**RECORDS FOR THE TASK**
━━━━━━

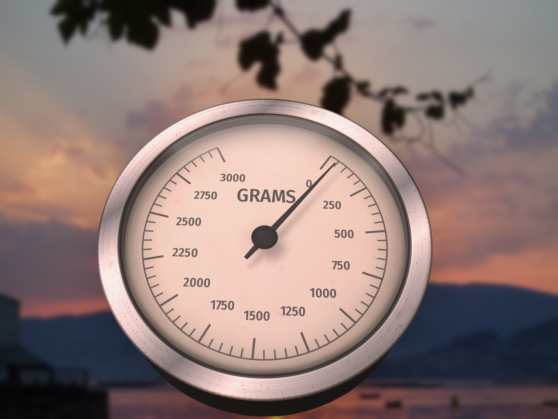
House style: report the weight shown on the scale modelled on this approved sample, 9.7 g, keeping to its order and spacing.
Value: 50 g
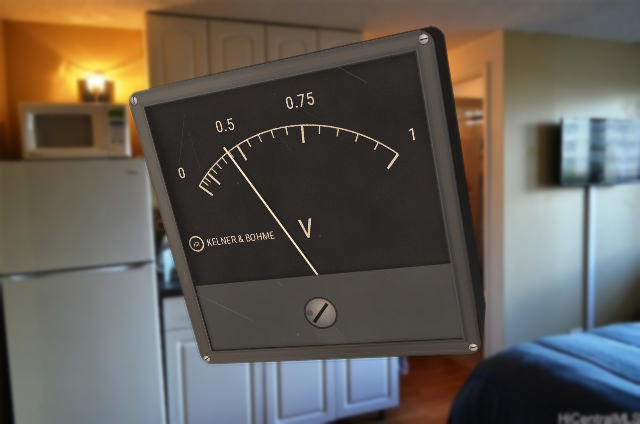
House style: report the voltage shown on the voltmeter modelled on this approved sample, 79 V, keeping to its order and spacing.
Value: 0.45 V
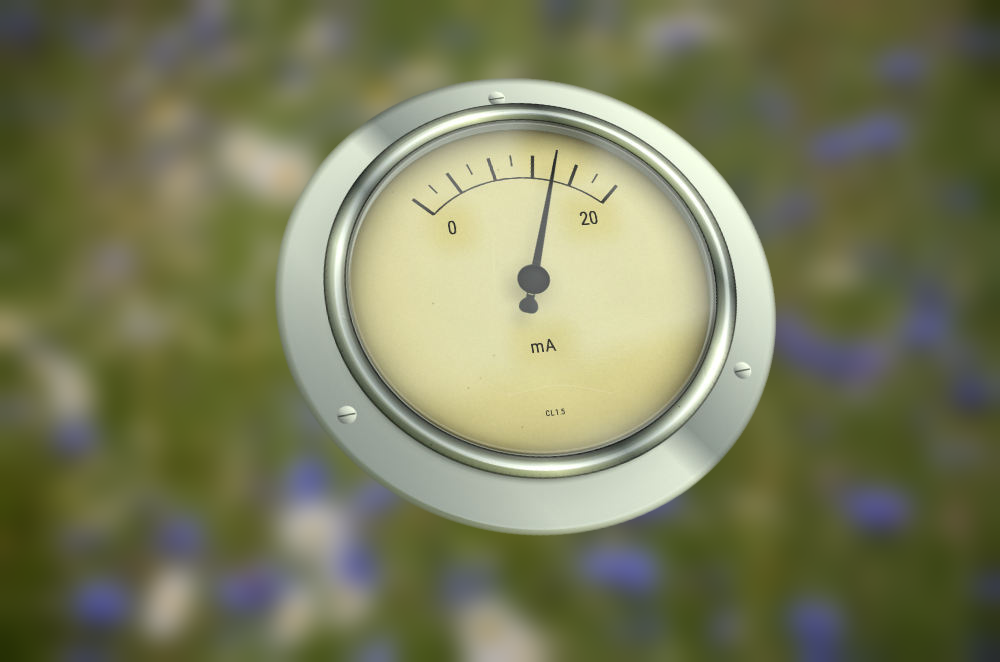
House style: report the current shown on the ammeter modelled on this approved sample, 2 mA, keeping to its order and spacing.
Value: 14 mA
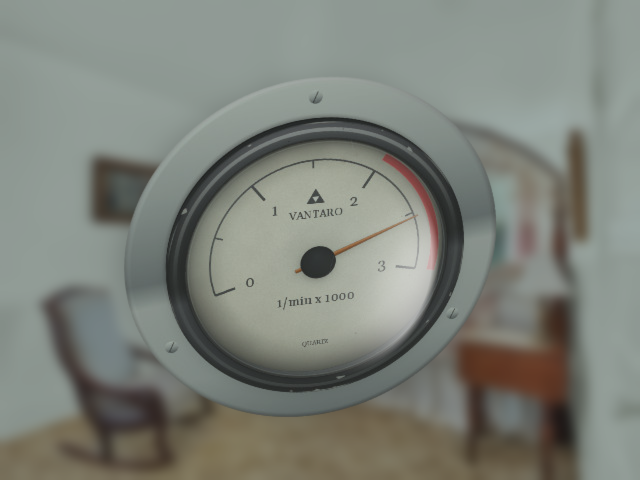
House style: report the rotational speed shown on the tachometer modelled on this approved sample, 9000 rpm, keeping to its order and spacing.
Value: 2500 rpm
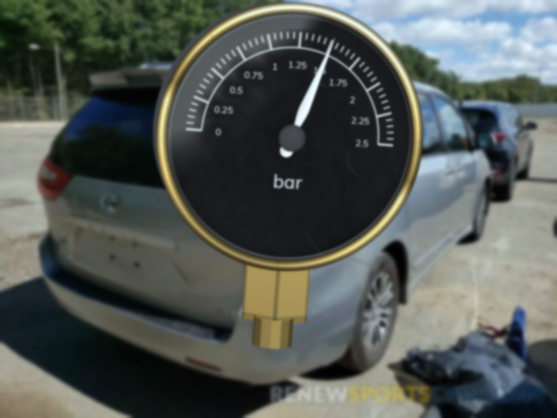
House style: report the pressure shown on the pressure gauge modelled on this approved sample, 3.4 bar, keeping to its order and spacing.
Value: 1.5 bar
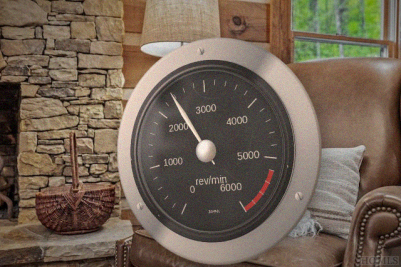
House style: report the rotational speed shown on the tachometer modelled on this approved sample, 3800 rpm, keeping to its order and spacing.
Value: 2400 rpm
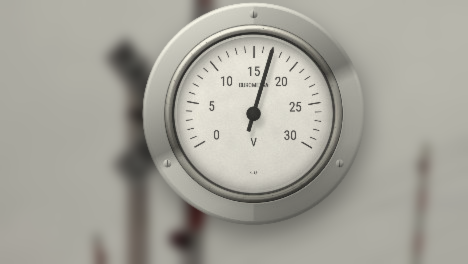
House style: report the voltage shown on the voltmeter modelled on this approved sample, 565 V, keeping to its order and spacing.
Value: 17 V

━━━━━━

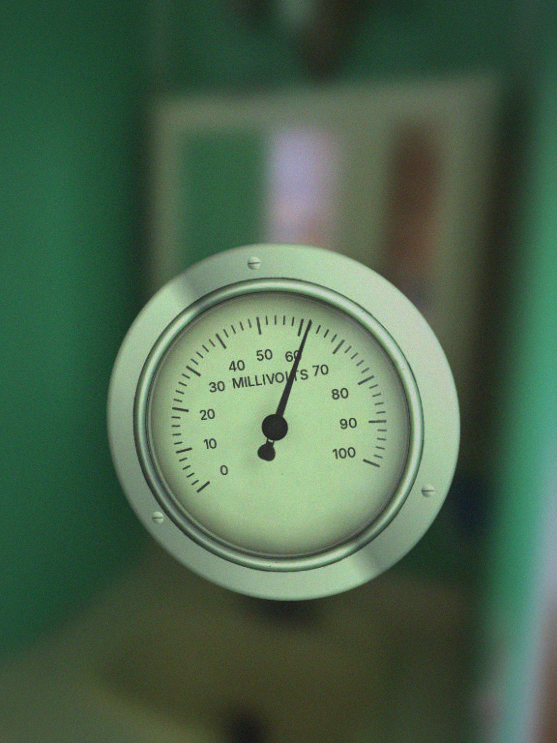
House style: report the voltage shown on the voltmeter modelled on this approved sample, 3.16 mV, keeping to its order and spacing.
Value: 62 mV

━━━━━━

**WRITTEN TASK**
Write out the records word for word between the lines holding "House style: report the pressure" and "Value: 2400 rpm", inclusive, leaving out the pictures.

**SOLUTION TO THIS EXERCISE**
House style: report the pressure shown on the pressure gauge modelled on this approved sample, 3.4 bar, keeping to its order and spacing.
Value: 1.5 bar
House style: report the rotational speed shown on the tachometer modelled on this approved sample, 3800 rpm, keeping to its order and spacing.
Value: 2400 rpm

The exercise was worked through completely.